To one side sit the narrators, Rhonda Dixon-Grovenor and her daughter, Nadeena Dixon, in comfortable communion at a small table with teapot and cups. Nadeena weaves and at her feet lie a bundle of natural fibres. Her mother has a bright red flower in her hair. As a tableau they represent themselves, two indigenous women with interweaving stories to tell, but also suggest the concepts of generation, change and continuity. Behind them three stark columns, suggesting the sacred, asymmetrically arranged, and each bearing a delicately woven ‘capital’ of varying patterns, rise far above the human participants. The ‘capitals’ are to provide, as the stories unfold and the lighting angles change appropriately, a wonderfully evocative array of shadow shapes, a metaphor perhaps for Creation contextalising the importance of what was at stake.

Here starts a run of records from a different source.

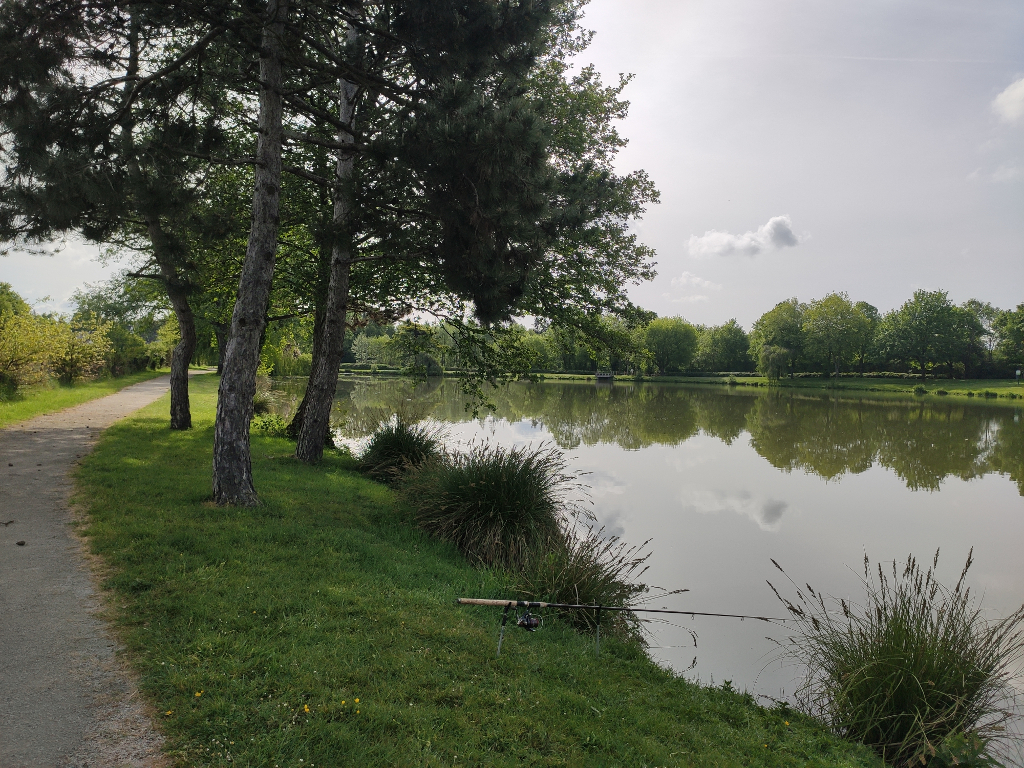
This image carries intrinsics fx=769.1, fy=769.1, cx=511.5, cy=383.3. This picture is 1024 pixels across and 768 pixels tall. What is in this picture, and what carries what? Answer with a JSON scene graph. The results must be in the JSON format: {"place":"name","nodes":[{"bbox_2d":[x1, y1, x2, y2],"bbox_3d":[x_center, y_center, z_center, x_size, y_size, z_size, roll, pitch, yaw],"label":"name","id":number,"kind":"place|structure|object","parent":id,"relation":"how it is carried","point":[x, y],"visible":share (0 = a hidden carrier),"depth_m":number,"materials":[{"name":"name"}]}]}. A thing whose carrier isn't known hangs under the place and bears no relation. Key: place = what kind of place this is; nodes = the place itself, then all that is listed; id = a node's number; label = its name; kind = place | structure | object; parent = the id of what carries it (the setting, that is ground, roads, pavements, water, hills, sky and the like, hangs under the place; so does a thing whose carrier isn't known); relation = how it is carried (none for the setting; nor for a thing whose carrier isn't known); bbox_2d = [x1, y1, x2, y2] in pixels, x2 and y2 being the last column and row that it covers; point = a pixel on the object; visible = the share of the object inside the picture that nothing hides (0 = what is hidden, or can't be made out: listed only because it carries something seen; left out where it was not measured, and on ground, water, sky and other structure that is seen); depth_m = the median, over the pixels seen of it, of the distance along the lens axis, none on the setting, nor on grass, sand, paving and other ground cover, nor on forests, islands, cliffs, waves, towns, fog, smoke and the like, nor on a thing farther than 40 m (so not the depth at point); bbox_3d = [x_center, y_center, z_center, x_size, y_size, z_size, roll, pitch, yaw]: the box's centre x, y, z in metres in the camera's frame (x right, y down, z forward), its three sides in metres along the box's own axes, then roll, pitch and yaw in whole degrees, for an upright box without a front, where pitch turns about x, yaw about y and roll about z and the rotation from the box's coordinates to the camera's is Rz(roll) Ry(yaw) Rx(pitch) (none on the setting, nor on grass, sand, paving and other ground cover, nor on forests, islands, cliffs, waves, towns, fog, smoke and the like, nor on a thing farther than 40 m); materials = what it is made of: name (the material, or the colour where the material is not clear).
{"place":"outdoors","nodes":[
{"label":"outdoors","id":0,"kind":"place"},
{"bbox_2d":[0,370,163,427],"label":"grass verge","id":1,"kind":"structure","parent":0,"point":[24,403],"materials":[{"name":"green plant"}]},
{"bbox_2d":[0,282,29,320],"label":"tree","id":2,"kind":"object","parent":1,"relation":"on","point":[13,300],"visible":0.57,"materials":[{"name":"green plant"}]},
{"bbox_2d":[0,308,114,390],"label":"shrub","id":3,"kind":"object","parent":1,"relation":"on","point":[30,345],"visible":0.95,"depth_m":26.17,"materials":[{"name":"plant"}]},
{"bbox_2d":[71,275,169,374],"label":"tree","id":4,"kind":"object","parent":1,"relation":"on","point":[96,297],"visible":0.68,"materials":[{"name":"green plant"}]},
{"bbox_2d":[102,320,158,376],"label":"shrub","id":5,"kind":"object","parent":1,"relation":"on","point":[134,356],"visible":0.62,"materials":[{"name":"green plant"}]},
{"bbox_2d":[0,371,205,765],"label":"gravel path","id":6,"kind":"structure","parent":0,"point":[71,719],"materials":[{"name":"grey gravel"}]},
{"bbox_2d":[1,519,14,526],"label":"twig","id":7,"kind":"object","parent":6,"relation":"on","point":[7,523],"visible":0.98,"depth_m":6.55,"materials":[{"name":"brown wood"}]},
{"bbox_2d":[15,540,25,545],"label":"pine cone","id":8,"kind":"object","parent":6,"relation":"on","point":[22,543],"visible":0.98,"depth_m":6.03,"materials":[{"name":"brown wood"}]},
{"bbox_2d":[57,372,900,767],"label":"lawn","id":9,"kind":"structure","parent":0,"point":[196,521],"materials":[{"name":"green plant"}]},
{"bbox_2d":[0,0,242,433],"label":"pine tree","id":10,"kind":"object","parent":9,"relation":"on","point":[174,414],"visible":0.89,"depth_m":11.98,"materials":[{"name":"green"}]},
{"bbox_2d":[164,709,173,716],"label":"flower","id":11,"kind":"object","parent":9,"relation":"on","point":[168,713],"visible":0.89,"depth_m":3.28,"materials":[{"name":"yellow plant"}]},
{"bbox_2d":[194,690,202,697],"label":"yellow flower","id":12,"kind":"object","parent":9,"relation":"on","point":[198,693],"visible":0.91,"depth_m":3.33,"materials":[{"name":"yellow plant"}]},
{"bbox_2d":[210,0,290,507],"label":"pine tree","id":13,"kind":"object","parent":9,"relation":"on","point":[263,274],"visible":0.96,"depth_m":7.27,"materials":[{"name":"brown plant"}]},
{"bbox_2d":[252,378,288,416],"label":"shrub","id":14,"kind":"object","parent":9,"relation":"on","point":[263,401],"visible":0.51,"depth_m":18.39,"materials":[{"name":"green plant"}]},
{"bbox_2d":[252,413,291,438],"bbox_3d":[-4.465,0.833,14.241,1.007,0.566,1.015,1,2,-3],"label":"shrub","id":15,"kind":"object","parent":9,"relation":"on","point":[266,424],"visible":0.61,"depth_m":14.15,"materials":[{"name":"green plant"}]},
{"bbox_2d":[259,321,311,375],"label":"willow tree","id":16,"kind":"object","parent":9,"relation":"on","point":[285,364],"visible":0.49,"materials":[{"name":"green plant"}]},
{"bbox_2d":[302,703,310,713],"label":"yellow flower","id":17,"kind":"object","parent":9,"relation":"on","point":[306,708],"visible":0.94,"depth_m":3.23,"materials":[{"name":"yellow plant"}]},
{"bbox_2d":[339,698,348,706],"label":"yellow flower","id":18,"kind":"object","parent":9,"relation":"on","point":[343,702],"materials":[{"name":"yellow plant"}]},
{"bbox_2d":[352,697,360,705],"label":"yellow flower","id":19,"kind":"object","parent":9,"relation":"on","point":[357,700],"visible":0.95,"depth_m":3.37,"materials":[{"name":"yellow plant"}]},
{"bbox_2d":[354,417,442,485],"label":"grass clump","id":20,"kind":"object","parent":9,"relation":"on","point":[384,448],"visible":0.83,"depth_m":10.59,"materials":[{"name":"green plant"}]},
{"bbox_2d":[289,0,662,462],"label":"tree","id":21,"kind":"object","parent":9,"relation":"on","point":[486,207],"visible":0.84,"depth_m":10.86,"materials":[{"name":"green plant"}]},
{"bbox_2d":[400,435,580,570],"bbox_3d":[-0.251,1.156,7.608,2.357,1.320,2.439,1,2,-3],"label":"grass clump","id":22,"kind":"object","parent":9,"relation":"on","point":[501,493],"visible":0.95,"depth_m":7.19,"materials":[{"name":"green plant"}]},
{"bbox_2d":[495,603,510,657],"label":"rod holder","id":23,"kind":"object","parent":9,"relation":"on","point":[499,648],"visible":0.88,"depth_m":4.34,"materials":[{"name":"metal"}]},
{"bbox_2d":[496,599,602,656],"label":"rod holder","id":24,"kind":"object","parent":9,"relation":"on","point":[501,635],"visible":0.8,"depth_m":4.34,"materials":[{"name":"metal"}]},
{"bbox_2d":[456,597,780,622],"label":"fishing rod","id":25,"kind":"object","parent":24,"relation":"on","point":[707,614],"visible":0.96,"depth_m":4.66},
{"bbox_2d":[516,608,540,630],"bbox_3d":[0.088,1.286,4.189,0.145,0.121,0.134,1,2,-3],"label":"fishing reel","id":26,"kind":"object","parent":25,"relation":"attached to","point":[522,622],"visible":0.95,"depth_m":4.21,"materials":[{"name":"black metal"}]},
{"bbox_2d":[505,521,668,640],"bbox_3d":[0.482,1.552,5.996,1.609,0.946,1.658,1,2,-3],"label":"grass clump","id":27,"kind":"object","parent":9,"relation":"on","point":[586,599],"visible":0.75,"depth_m":5.85,"materials":[{"name":"green plant"}]},
{"bbox_2d":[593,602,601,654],"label":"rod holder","id":28,"kind":"object","parent":9,"relation":"on","point":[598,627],"visible":0.84,"depth_m":4.79,"materials":[{"name":"black metal"}]},
{"bbox_2d":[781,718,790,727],"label":"yellow flower","id":29,"kind":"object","parent":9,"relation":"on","point":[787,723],"visible":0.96,"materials":[{"name":"yellow plant"}]},
{"bbox_2d":[770,547,1023,764],"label":"grass clump","id":30,"kind":"object","parent":9,"relation":"on","point":[902,695],"visible":0.94,"depth_m":3.93,"materials":[{"name":"green plant"}]},
{"bbox_2d":[0,0,1023,345],"label":"sky","id":31,"kind":"structure","parent":0,"point":[681,186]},
{"bbox_2d":[278,375,1023,764],"label":"pond","id":32,"kind":"structure","parent":0,"point":[995,418],"materials":[{"name":"liquid"}]},
{"bbox_2d":[671,272,720,290],"label":"cloud","id":33,"kind":"structure","parent":0,"point":[681,280],"materials":[{"name":"white"}]},
{"bbox_2d":[369,370,1023,396],"label":"far lawn","id":34,"kind":"structure","parent":0,"point":[556,375],"materials":[{"name":"green plant"}]},
{"bbox_2d":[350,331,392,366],"label":"tree","id":35,"kind":"object","parent":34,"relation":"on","point":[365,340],"visible":0.8,"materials":[{"name":"green plant"}]},
{"bbox_2d":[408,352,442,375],"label":"shrub","id":36,"kind":"object","parent":34,"relation":"on","point":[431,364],"visible":0.78,"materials":[{"name":"green plant"}]},
{"bbox_2d":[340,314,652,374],"label":"tree line","id":37,"kind":"object","parent":34,"relation":"on","point":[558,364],"visible":0.45,"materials":[{"name":"green plant"}]},
{"bbox_2d":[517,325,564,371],"label":"tree","id":38,"kind":"object","parent":34,"relation":"on","point":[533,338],"visible":0.6,"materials":[{"name":"green plant"}]},
{"bbox_2d":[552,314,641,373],"label":"tree","id":39,"kind":"object","parent":34,"relation":"on","point":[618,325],"visible":0.61,"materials":[{"name":"green plant"}]},
{"bbox_2d":[595,370,614,379],"label":"dock","id":40,"kind":"object","parent":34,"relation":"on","point":[605,375],"visible":0.96,"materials":[{"name":"brown wood"}]},
{"bbox_2d":[641,315,699,374],"label":"tree","id":41,"kind":"object","parent":34,"relation":"on","point":[671,334],"visible":0.97,"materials":[{"name":"green plant"}]},
{"bbox_2d":[697,319,752,373],"label":"tree","id":42,"kind":"object","parent":34,"relation":"on","point":[730,338],"visible":0.95,"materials":[{"name":"green plant"}]},
{"bbox_2d":[759,342,791,380],"label":"willow tree","id":43,"kind":"object","parent":34,"relation":"on","point":[774,358],"visible":0.99,"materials":[{"name":"green plant"}]},
{"bbox_2d":[750,299,807,378],"label":"tree","id":44,"kind":"object","parent":34,"relation":"on","point":[770,336],"visible":0.97,"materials":[{"name":"green plant"}]},
{"bbox_2d":[801,293,870,376],"label":"tree","id":45,"kind":"object","parent":34,"relation":"on","point":[846,308],"visible":0.99,"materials":[{"name":"green plant"}]},
{"bbox_2d":[787,371,943,379],"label":"hedge","id":46,"kind":"object","parent":34,"relation":"on","point":[872,375],"visible":0.51,"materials":[{"name":"green plant"}]},
{"bbox_2d":[851,300,881,372],"label":"tree","id":47,"kind":"object","parent":34,"relation":"on","point":[870,308],"visible":0.74,"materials":[{"name":"green plant"}]},
{"bbox_2d":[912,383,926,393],"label":"shrub","id":48,"kind":"object","parent":34,"relation":"on","point":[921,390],"visible":0.97,"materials":[{"name":"green plant"}]},
{"bbox_2d":[876,289,968,377],"label":"tree","id":49,"kind":"object","parent":34,"relation":"on","point":[919,328],"visible":0.99,"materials":[{"name":"green plant"}]},
{"bbox_2d":[957,299,998,376],"label":"tree","id":50,"kind":"object","parent":34,"relation":"on","point":[972,302],"visible":0.85,"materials":[{"name":"green plant"}]},
{"bbox_2d":[993,304,1023,375],"label":"tree","id":51,"kind":"object","parent":34,"relation":"on","point":[1020,330],"visible":0.99,"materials":[{"name":"green plant"}]},
{"bbox_2d":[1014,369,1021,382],"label":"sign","id":52,"kind":"object","parent":34,"relation":"on","point":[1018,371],"visible":0.98,"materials":[{"name":"white"}]},
{"bbox_2d":[686,215,801,258],"label":"cloud","id":53,"kind":"structure","parent":0,"point":[707,239],"materials":[{"name":"white"}]},
{"bbox_2d":[919,731,998,767],"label":"leafy plant","id":54,"kind":"object","parent":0,"point":[957,741],"visible":0.97,"depth_m":3.38,"materials":[{"name":"green plant"}]},
{"bbox_2d":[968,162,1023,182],"label":"cloud","id":55,"kind":"structure","parent":0,"point":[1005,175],"materials":[{"name":"white"}]},
{"bbox_2d":[991,76,1023,124],"label":"cloud","id":56,"kind":"structure","parent":0,"point":[1008,108],"materials":[{"name":"white"}]}
]}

The space between the columns is at first a blank rectangle, a tabla rasa, but as the drama unfolds it will tell the story of Chicka (Charles) Dixon (1928-2010), political activist, a leader in the decade long campaign for the 1967 referendum to include Aboriginal people in the census and the 1972 erection of the Tent Embassy in Canberra. A hero of epic stature the trajectory of Chicka’s campaign and achievements is comprehensively presented through the projection of official photos, newspaper reports, magazine articles, passport and other documents, transcripts of interviews and video footage. His voice is heard, his gestures captured, his vision for his people undoubted.

Visually interwoven into this valuable archive are family pictures: Chicka at the Wallaga Lake mission where he grew up, Chicka with his wife, with his teenage daughter, Rhonda, and Chicka with Nadeena in his arms. The stories of Rhonda and Nadeena are the stories of the cost to family life of having as a grandfather and father an influential man much in demand. There are a few precious memories, for instance, Nadeena’s charmingly recounted story of receiving Black Barbie, and the doll’s importance to her, and Rhonda’s haunting recollection of finding a photo of herself, a red flower – given to her by Chicka – in her hair which he had kept in his wallet.

But the two women are frank in their account. Chicka would not intervene to prevent Rhonda’s husband from beating her, and she and Nadeena, selling beads in a Brisbane Park, to support themselves, were ignored by Chicka as he passed them with an official party. The blanking out of his family from his life is effectively conveyed by having Nadeena absorbed as it were by the screen after which she emerges as Chicka. They tell their stories without animosity and take the vicissitude as if it were as inevitable as the weather. We experience their sense of lost opportunities and deprivation but in the end, can this tension, universally experienced, between the public and private life ever be resolved?

As mother and daughter open The Fox with the fable of the bat who wished to be friends with both fur bearers and wing bearers and conclude it with traditional dance movements the audience feel the importance of their culture to the weft of their lives. The freedom to own it may be worth their sacrifice, but it has to be asked why was this sacrifice necessary?

A beautifully unified production (director Liza-Mare Syron), enhanced by appropriate music selection, with engaging highlights, such as two solos, the first delivered so poignantly by Rhonda and second, with engaging exuberance by Nadeena. Another memorable touch was the use of portrait cushions as the women simulated male voices. Thank you everyone.